Consider also sharing what you learned in the interview process, which can help the hiring manager going forward by giving them an idea of how candidates perceive their company and employees.
Sharing your gratification in your rejection letter shows the company that you took the job offer seriously even though you’re declining.
4. Protect future networking opportunities
It’s common to run into the same people if you’re working in a specific industry. For this reason, even if the company is not hiring you at this time, you’ll want to keep a connection open with them for future networking opportunities.
When declining the job offer, tell the company you’re looking forward to any possible future chances to work with them. Consider adding the interviewer on LinkedIn and restating that you liked the team and company culture.

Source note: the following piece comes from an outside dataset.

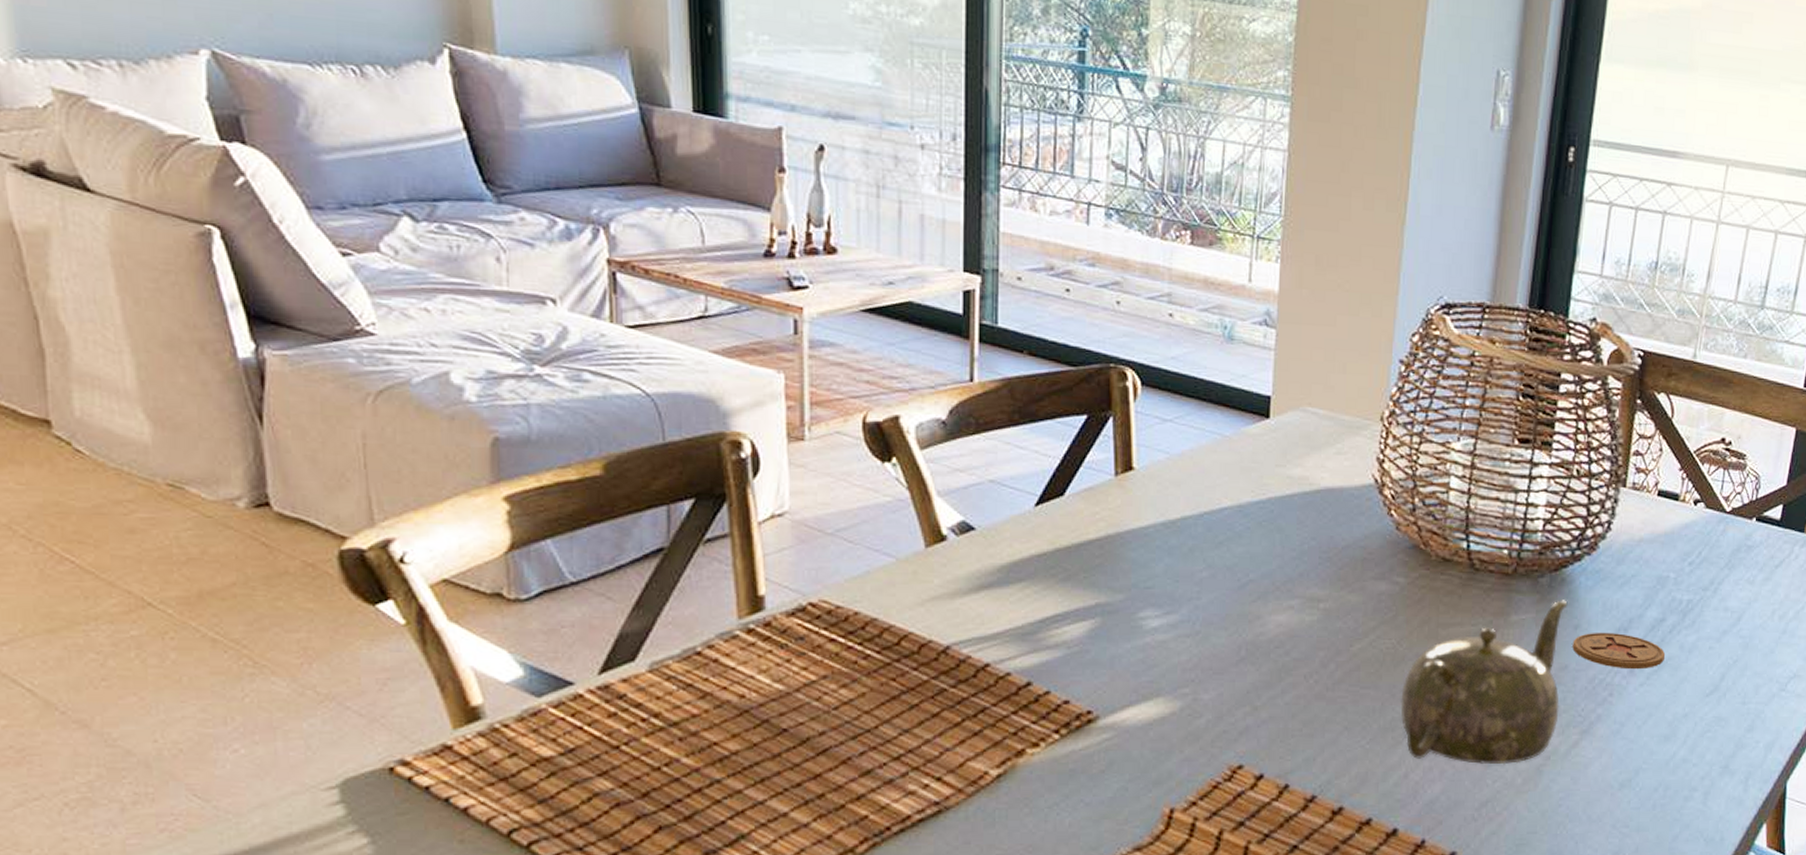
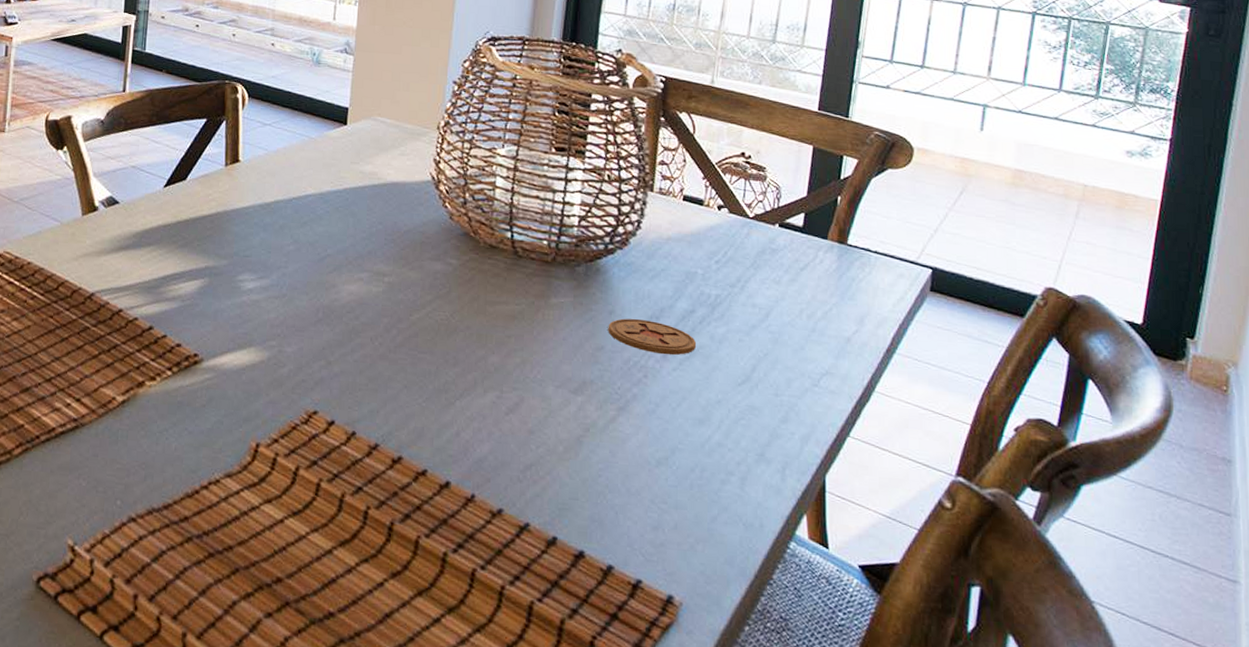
teapot: present [1400,600,1568,765] -> none [453,287,603,433]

2 sample emails for politely declining a job offer
Here are two email samples for declining a job offer that you can use to start writing your rejection letter or email:
How to decline a job offer for a different position
How to decline a job offer for personal reasons
How to reach out to a company you’ve previously declined
If things don’t work out at your new job (or after you’ve finished your personal issues and are ready to start job hunting again), maintaining a good relationship with the company you previously declined is highly beneficial.
When you’re ready, email them to check in with the hiring manager and see if the position has been filled. Or, you could even ask if anything else is available.
Start the conversation with how much you want to be at their company and why you’ve changed your mind.
Lastly, give an honest and earnest reason for why you’re leaving the job you previously chose over them. This will give the hiring manager a clear idea of your situation and possibly make them sympathize with you, both of which are good if you want them to make you another offer.
Here’s an example you can use as a template for sending an email to a company you’ve previously turned down:
Dear [Hiring Manager’s Name],
I hope things are going well for you and the team at [Company Name]. Interviewing with you on [Interview Date] was a positive experience, and I was hoping to reach out and touch base with you.
During my time as [Position Title] at [Current Company Name], I’ve learned the position isn’t quite what I had expected and does not align with my career goals. I’m writing to inquire if the job with your company was still available, and if not, if you perhaps were looking to bring someone on for another position.
I have attached my updated resume and cover letter. I would love to discuss any opportunities that may be available at this time. I’m looking forward to hearing from you. Thank you for your continued consideration.